Unfortunately, (although it is a very nice picture) that doesn't really help too much.
The main issue is, what work are they doing on their property that requires them to put scaffolding on your property?
If they are building an extension, for example, then, yes, you can tell them to get lost.
However, if they are doing any "basic preservation works", that is to say "the maintenance, repair or renewal of any part of a building or other structure" then they can apply to the court for an order granting them access to your land in order to allow them to do this.
What counts as "maintenance, repair or renewal" seems to be quite broadly interpreted.

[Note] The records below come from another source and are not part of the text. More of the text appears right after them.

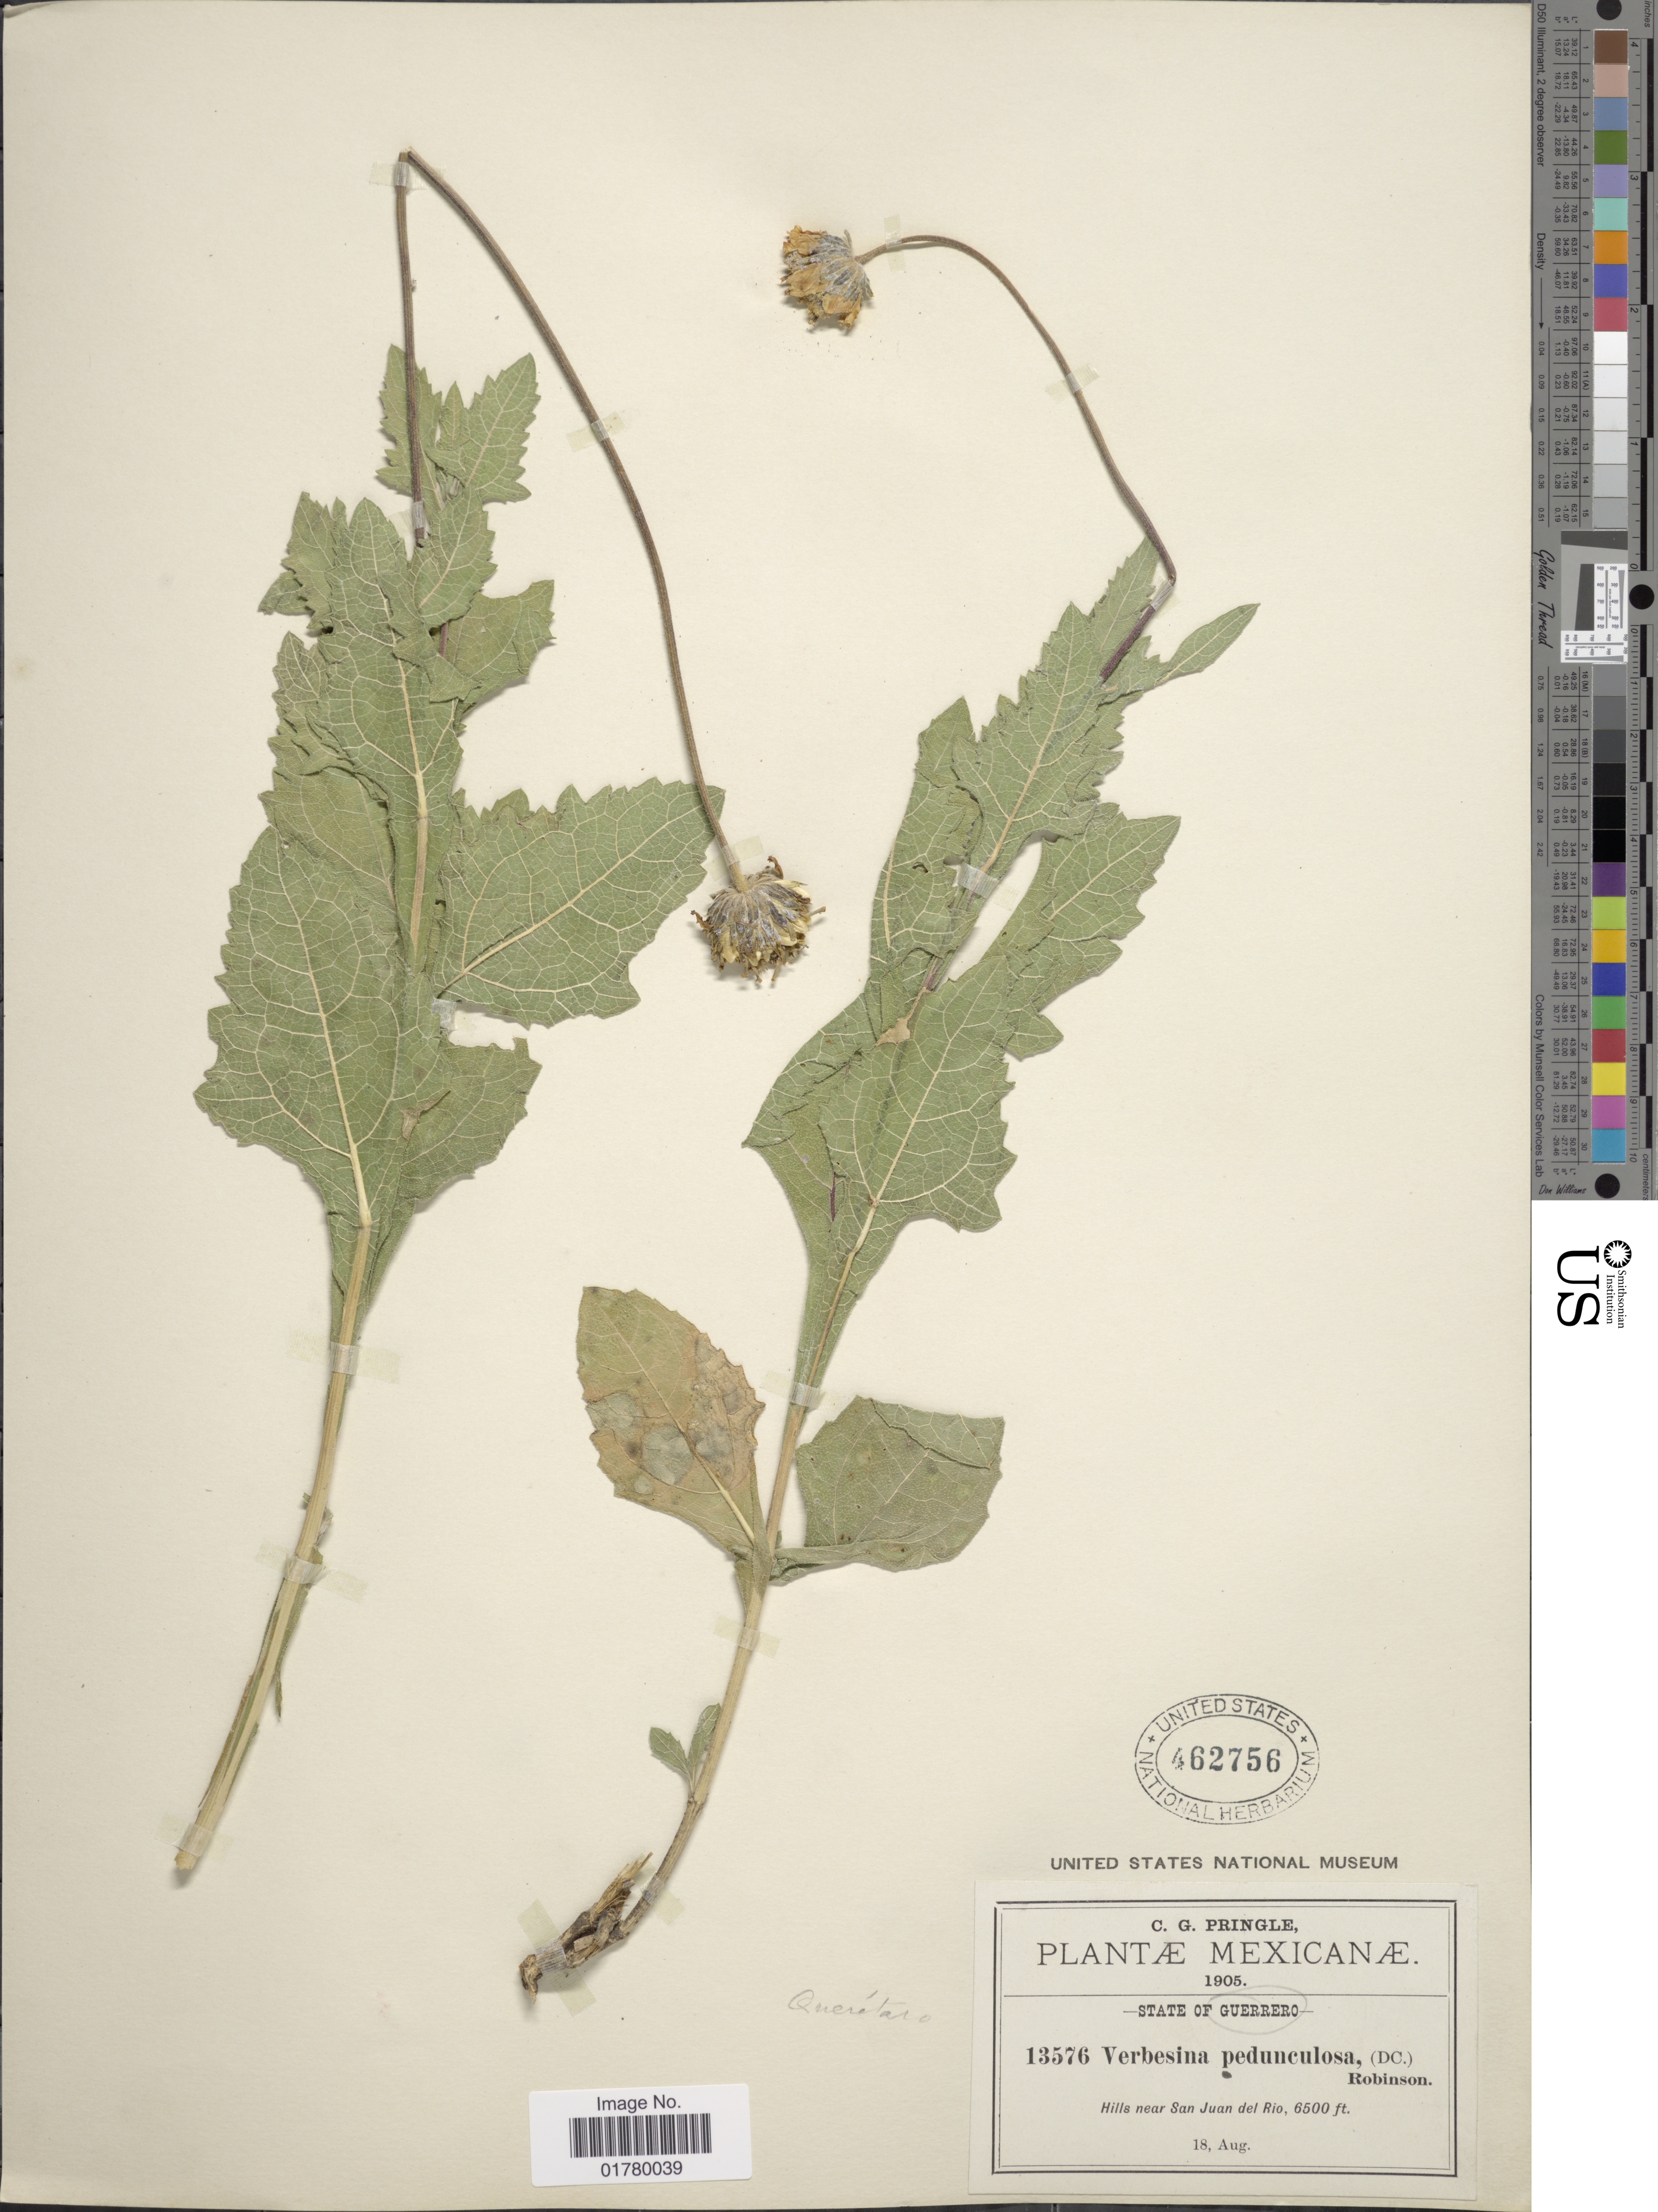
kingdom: Plantae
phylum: Tracheophyta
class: Magnoliopsida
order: Asterales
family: Asteraceae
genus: Verbesina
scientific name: Verbesina pedunculosa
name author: (DC.) B.L. Rob.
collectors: C. G. Pringle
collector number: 13576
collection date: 1905-08-18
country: Mexico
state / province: Guerrero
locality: Hills near San Juan del Rio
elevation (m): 1981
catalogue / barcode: US 462756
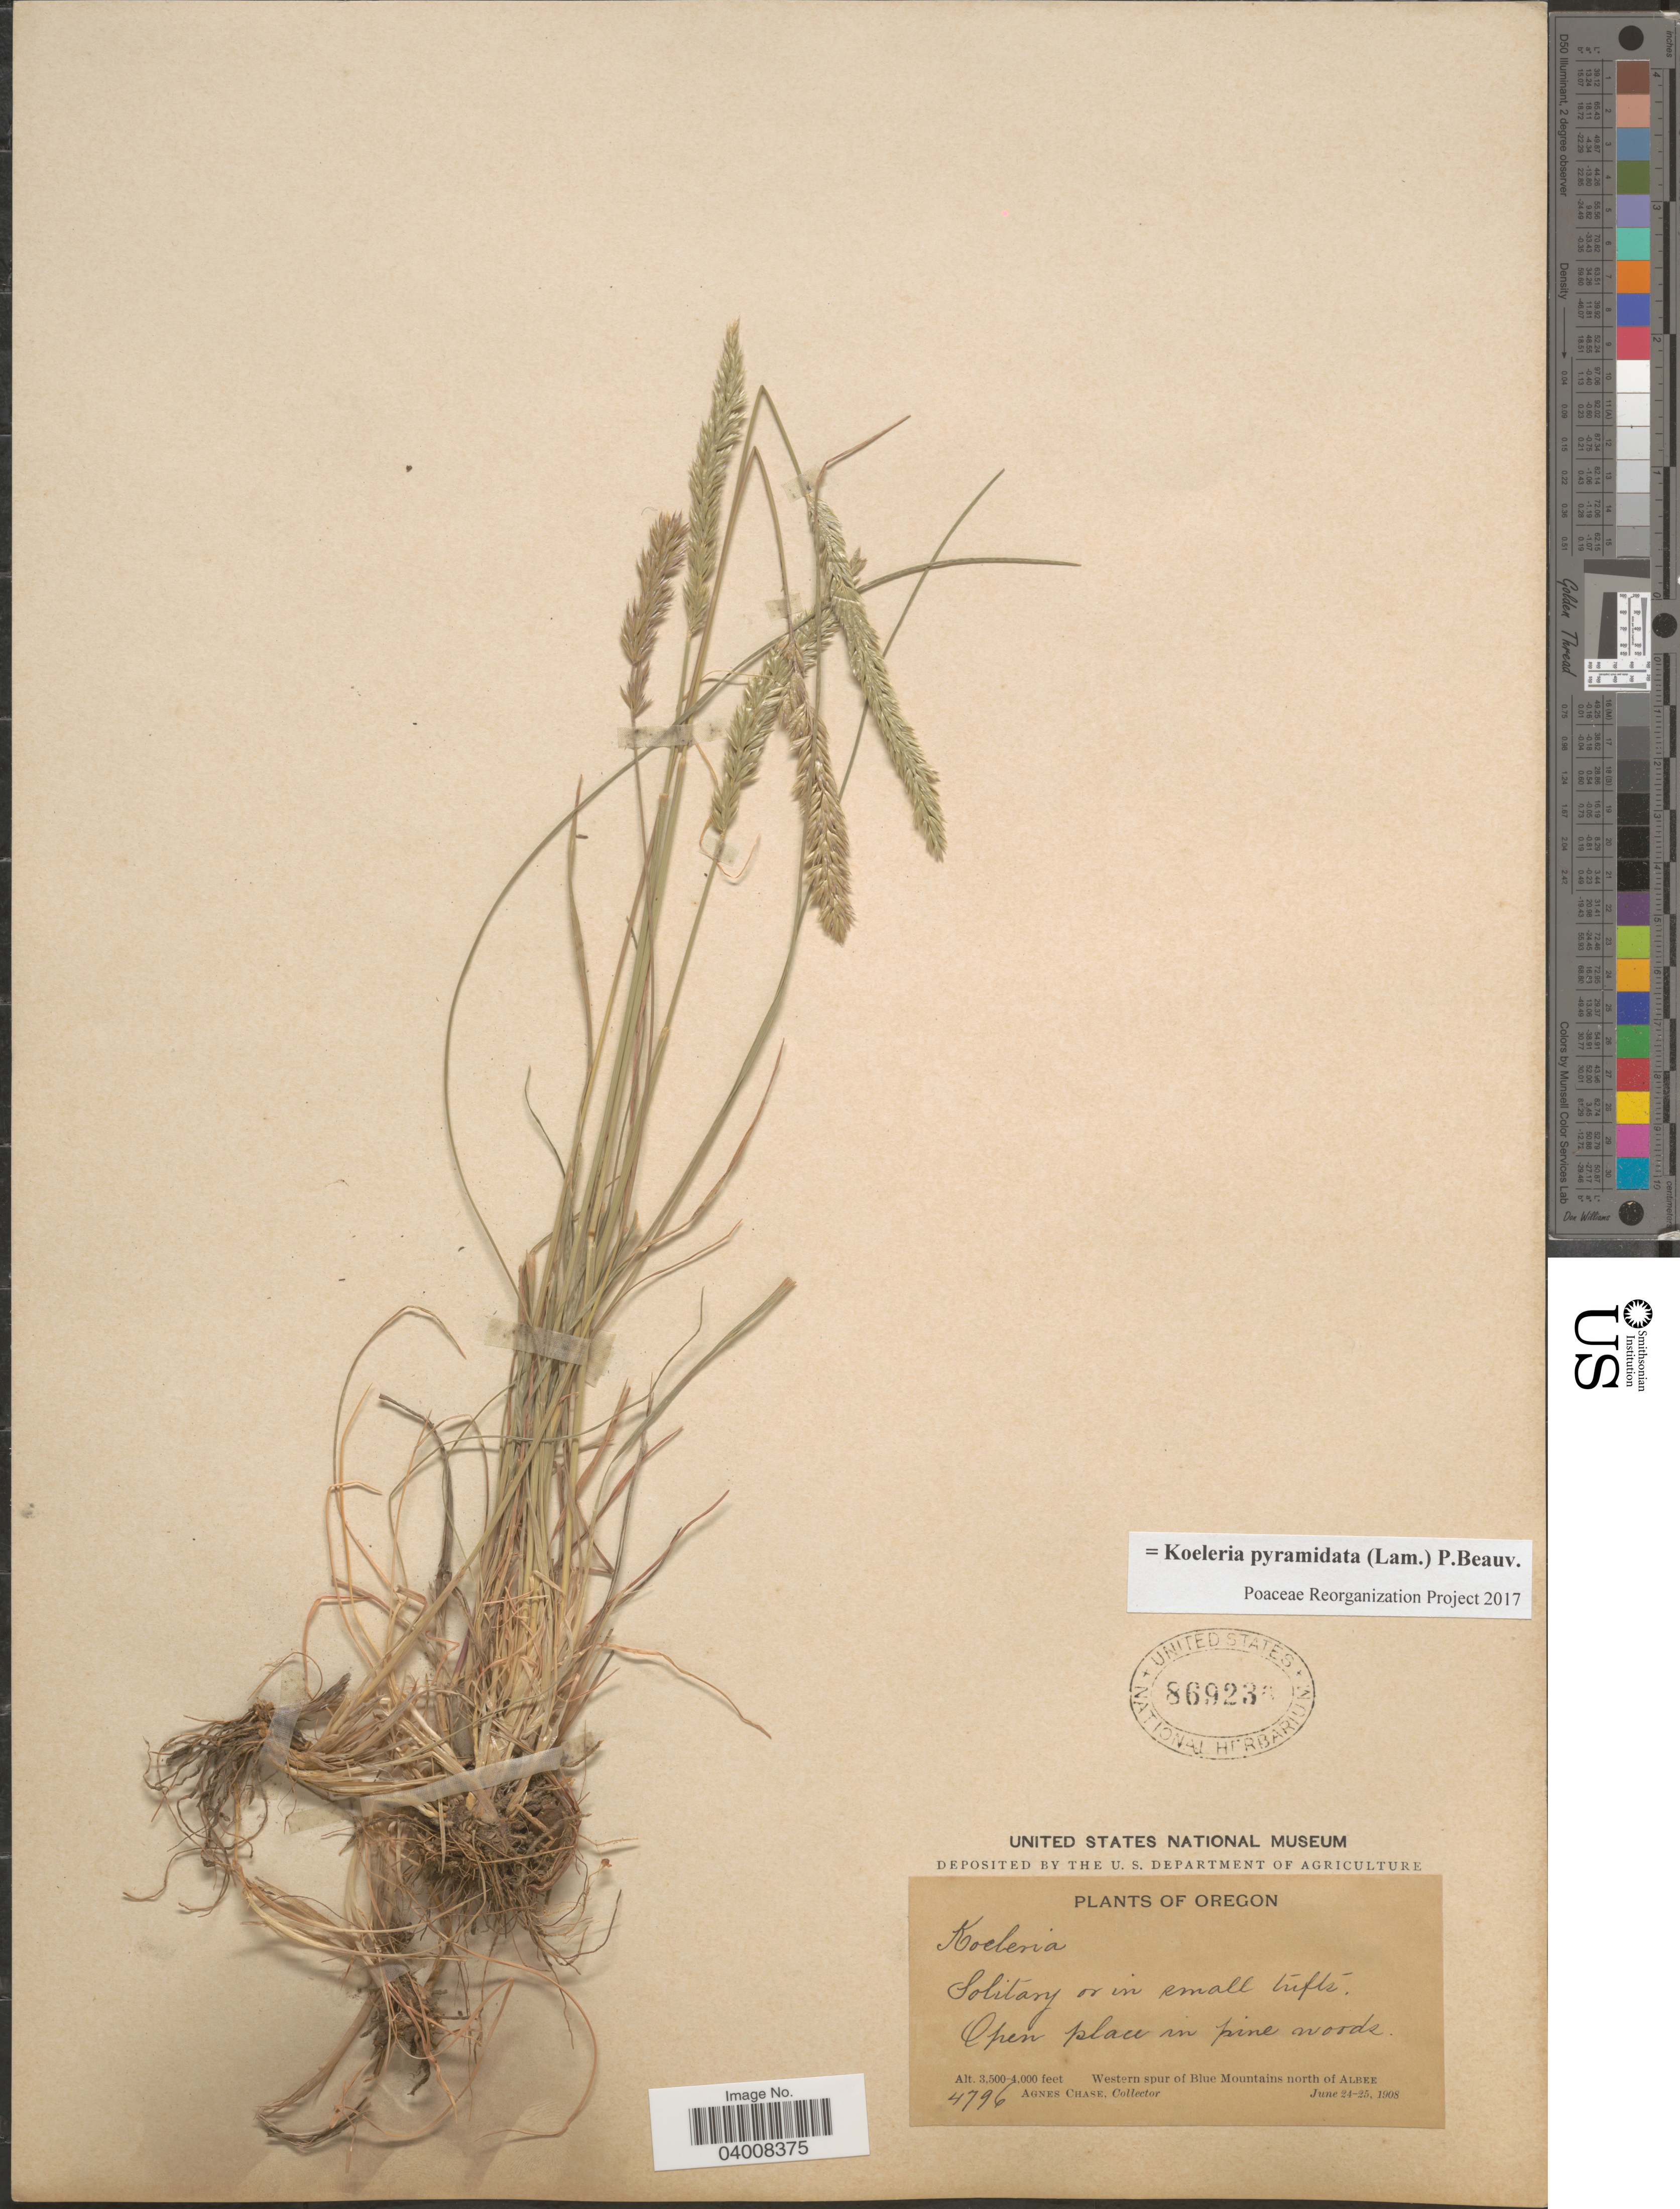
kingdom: Plantae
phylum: Tracheophyta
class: Liliopsida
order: Poales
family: Poaceae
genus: Koeleria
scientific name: Koeleria pyramidata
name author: (Lam.) P. Beauv.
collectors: A. Chase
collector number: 4796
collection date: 1908-06-24/1908-06-25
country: United States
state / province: Oregon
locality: Solitary or in small tufts. Open place in pine woods. Western spur of Blue Mountains north of Albee.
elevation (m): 1067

If they need to repair their roof, or replace render that has come away from the wall then that would almost certainly be allowed. In contrast, if they just wanted to repaint that white wall to pink or some other colour because of their preference for a different colour, then a purely cosmetic change would not be allowed.
But it is not just a case of them being allowed on to your property in this situation. You would also expect compensation as well.
There was a case in the High Court a couple of years ago (Prime London Holdings 11 Ltd v. Thurloe Lodge Ltd [2022] EWHC 303 (Ch) ). This case involved two houses in a really posh part of London (literally opposite the V&A).
This case, which no doubt cost a load in lawyers fees, was all about repairing some render on the wall of one of the houses.
The court held that they should be allowed access to do this but that the other property should receive compensation under various different headings.
Most of these were more relevant to property developers, but there was one head of compensatable loss that was relevant to most ordinary people who are contemplating having neighbour's scaffolding in their garden, and this was:
"Substantial loss of privacy or other substantial inconvenience"
At paras 158 to 160 the court said:
[158] ... They will also be inconvenienced by the presence of the Claimant's workers on the site and the Scaffolding and there would be a period of weeks during which noisy building works will be held on the property.
[159] Mr Adams-Cairns has found that there would be a number of items which would be relevant to inconvenience of any resident of Thurloe Lodge, including the access of workers and materials on the property; what he considered to be limited noise from the works; an unsightly structure in the form of scaffolding in the Passageway; a very small reduction in light to three windows; concerns about security; and concerns about damage to Thurloe Lodge by the works.
[160] I think it is reasonable under these circumstances to regard both the loss of privacy and inconvenience that would necessarily be involved as being sufficiently substantial to warrant compensation. During the entire period of the Claimant's occupation of the site, the residents would need to suffer having workmen in their garden with the noise and loss of privacy that that involves.
(emphasis added)
The court went on to say at [161] that since this was an expensive property that "it is possible that a high price could be put on this by an occupant"
So, is the work being done by your neighbours an extension or is it "maintenance, repair or renewal"?
There is a whole world of difference in your response depending on what the answer to that question is.
By the way, the case I referenced above is an interesting read (although it is 264 paragraphs).
Prime London Holdings 11 Ltd v Thurloe Lodge Ltd [2022] EWHC 303 (Ch)
It does cover a lot of the nuance around the Access to Neighbouring Land Act 1992, as this was the first time that a claim under the Act had ever gone to the High Court.
I think the judge's final paragraph sums things up very well:
[264] To the extent that they were unable to agree because of differing views on how ANLA is to be applied, I hope that the detailed analysis of the Act that has been provided in this judgment will assist future potential litigants in resolving their differences without going to court and that it will be another 30 years or more before the Act needs to be considered again in the High Court.